The cushioning could, however, lead to people trying to think about AI risk independently or to them searching for more evidence and commentary online, which might subsequently lead to them to the conclusion that AI does in fact pose a significant existential risk to humanity. 

When trying to introduce the idea of AI risk to someone who is unfamiliar with it, it's probably a good idea to give an example of a current issue with AI, and then have them extrapolate. The example of poorly designed AI systems being used by corporations for click-through, as covered in the introduction of Human Compatible, seems good to use in your framing of AI safety as a public good. Most people are familiar with the ills of algorithms designed for social media, so it is not a great step to imagine researchers designing more powerful AI systems that are deleterious to humanity via a similar design issue but at a much more lethal level: 

They aren't particularly intelligent, but they are in a position to affect the entire world because they directly influence billions of people. Typically, such algorithms are designed to maximize click-through, that is, the probability that the user clicks on presented items. The solution is simply to present items that the user likes to click on, right? Wrong. The solution is to change the user's preferences so that they become more predictable.

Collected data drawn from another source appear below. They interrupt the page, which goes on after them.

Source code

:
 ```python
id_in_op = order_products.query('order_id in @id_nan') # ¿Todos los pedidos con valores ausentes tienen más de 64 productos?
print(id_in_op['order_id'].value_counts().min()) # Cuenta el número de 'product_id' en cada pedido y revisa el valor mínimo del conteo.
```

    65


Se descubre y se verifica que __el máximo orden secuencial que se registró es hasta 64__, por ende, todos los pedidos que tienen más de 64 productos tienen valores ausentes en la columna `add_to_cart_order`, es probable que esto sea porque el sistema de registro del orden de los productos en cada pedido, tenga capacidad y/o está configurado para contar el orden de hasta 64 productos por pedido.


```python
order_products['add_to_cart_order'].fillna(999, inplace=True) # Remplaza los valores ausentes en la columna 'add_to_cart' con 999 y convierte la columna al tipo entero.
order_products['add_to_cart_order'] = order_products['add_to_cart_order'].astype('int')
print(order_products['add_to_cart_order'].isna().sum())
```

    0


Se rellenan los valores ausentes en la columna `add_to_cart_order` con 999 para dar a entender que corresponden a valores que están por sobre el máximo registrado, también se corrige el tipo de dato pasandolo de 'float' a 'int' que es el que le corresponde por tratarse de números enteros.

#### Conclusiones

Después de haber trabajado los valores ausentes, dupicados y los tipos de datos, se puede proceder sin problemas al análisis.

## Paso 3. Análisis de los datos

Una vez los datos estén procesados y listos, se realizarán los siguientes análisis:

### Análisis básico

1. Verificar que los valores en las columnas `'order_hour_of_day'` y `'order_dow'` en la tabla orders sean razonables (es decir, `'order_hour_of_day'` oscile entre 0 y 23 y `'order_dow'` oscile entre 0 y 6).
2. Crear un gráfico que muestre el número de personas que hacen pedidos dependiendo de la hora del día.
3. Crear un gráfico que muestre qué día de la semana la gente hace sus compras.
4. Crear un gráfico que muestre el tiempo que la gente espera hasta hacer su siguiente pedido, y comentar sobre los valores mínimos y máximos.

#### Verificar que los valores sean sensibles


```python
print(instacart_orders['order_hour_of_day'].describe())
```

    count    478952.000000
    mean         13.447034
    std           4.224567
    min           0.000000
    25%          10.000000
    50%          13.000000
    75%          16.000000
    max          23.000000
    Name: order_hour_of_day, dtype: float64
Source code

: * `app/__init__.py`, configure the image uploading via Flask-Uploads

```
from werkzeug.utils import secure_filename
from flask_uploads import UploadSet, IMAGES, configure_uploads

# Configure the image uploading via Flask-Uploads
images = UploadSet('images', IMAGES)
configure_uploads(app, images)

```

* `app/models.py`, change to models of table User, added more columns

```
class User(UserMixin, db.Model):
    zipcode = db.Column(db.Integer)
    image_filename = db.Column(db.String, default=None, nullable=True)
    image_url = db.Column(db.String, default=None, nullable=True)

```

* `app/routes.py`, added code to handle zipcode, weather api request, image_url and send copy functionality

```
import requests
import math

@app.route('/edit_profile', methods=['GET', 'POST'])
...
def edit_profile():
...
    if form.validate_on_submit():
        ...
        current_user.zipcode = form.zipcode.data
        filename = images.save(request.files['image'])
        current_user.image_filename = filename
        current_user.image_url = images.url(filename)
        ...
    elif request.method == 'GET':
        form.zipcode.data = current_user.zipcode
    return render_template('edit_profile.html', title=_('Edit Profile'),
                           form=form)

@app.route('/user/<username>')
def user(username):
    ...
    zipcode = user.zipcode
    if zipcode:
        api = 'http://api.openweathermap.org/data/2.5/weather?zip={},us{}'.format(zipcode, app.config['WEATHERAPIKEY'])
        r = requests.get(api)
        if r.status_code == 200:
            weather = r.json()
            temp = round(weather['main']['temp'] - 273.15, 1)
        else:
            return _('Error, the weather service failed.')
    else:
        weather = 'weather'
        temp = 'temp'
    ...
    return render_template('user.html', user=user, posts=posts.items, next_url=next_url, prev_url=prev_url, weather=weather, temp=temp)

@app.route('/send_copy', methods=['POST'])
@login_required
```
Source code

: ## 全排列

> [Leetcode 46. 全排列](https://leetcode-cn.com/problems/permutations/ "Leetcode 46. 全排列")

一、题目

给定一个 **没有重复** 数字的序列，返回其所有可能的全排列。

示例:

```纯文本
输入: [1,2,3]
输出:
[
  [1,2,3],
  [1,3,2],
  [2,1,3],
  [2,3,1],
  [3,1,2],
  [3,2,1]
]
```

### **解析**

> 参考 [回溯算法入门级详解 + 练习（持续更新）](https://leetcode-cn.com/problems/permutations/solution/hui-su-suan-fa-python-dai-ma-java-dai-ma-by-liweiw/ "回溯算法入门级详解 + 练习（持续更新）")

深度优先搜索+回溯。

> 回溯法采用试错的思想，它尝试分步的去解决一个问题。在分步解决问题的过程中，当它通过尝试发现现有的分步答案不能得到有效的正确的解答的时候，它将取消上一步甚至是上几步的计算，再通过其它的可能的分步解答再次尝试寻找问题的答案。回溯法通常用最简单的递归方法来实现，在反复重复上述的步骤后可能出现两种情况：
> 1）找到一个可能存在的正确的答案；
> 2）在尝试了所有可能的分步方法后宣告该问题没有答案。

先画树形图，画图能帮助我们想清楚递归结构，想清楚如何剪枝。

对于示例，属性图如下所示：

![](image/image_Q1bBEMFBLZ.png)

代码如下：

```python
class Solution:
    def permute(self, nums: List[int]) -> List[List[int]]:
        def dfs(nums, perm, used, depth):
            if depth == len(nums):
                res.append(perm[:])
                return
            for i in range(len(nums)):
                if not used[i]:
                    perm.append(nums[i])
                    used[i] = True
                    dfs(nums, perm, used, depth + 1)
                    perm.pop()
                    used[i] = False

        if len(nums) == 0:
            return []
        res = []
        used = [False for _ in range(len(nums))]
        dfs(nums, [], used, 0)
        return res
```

A more predictable user can be fed items that they are likely to click on, thereby generating more revenue. People with more extreme political views tend to be more predictable in which items they click on. 

Ultimately, you should probably tailor messages to your audience, given their understanding, objections/beliefs, values, etc. If you think they understand the phrase “externalities,” I agree, but a sizable number of people in the world do not properly understand the concept.

Overall, I agree that this is probably a good thing to emphasize, but FWIW I think a lot pitches I’ve heard/read do emphasize this insofar as it makes sense to do so, albeit not always with the specific term “externality.”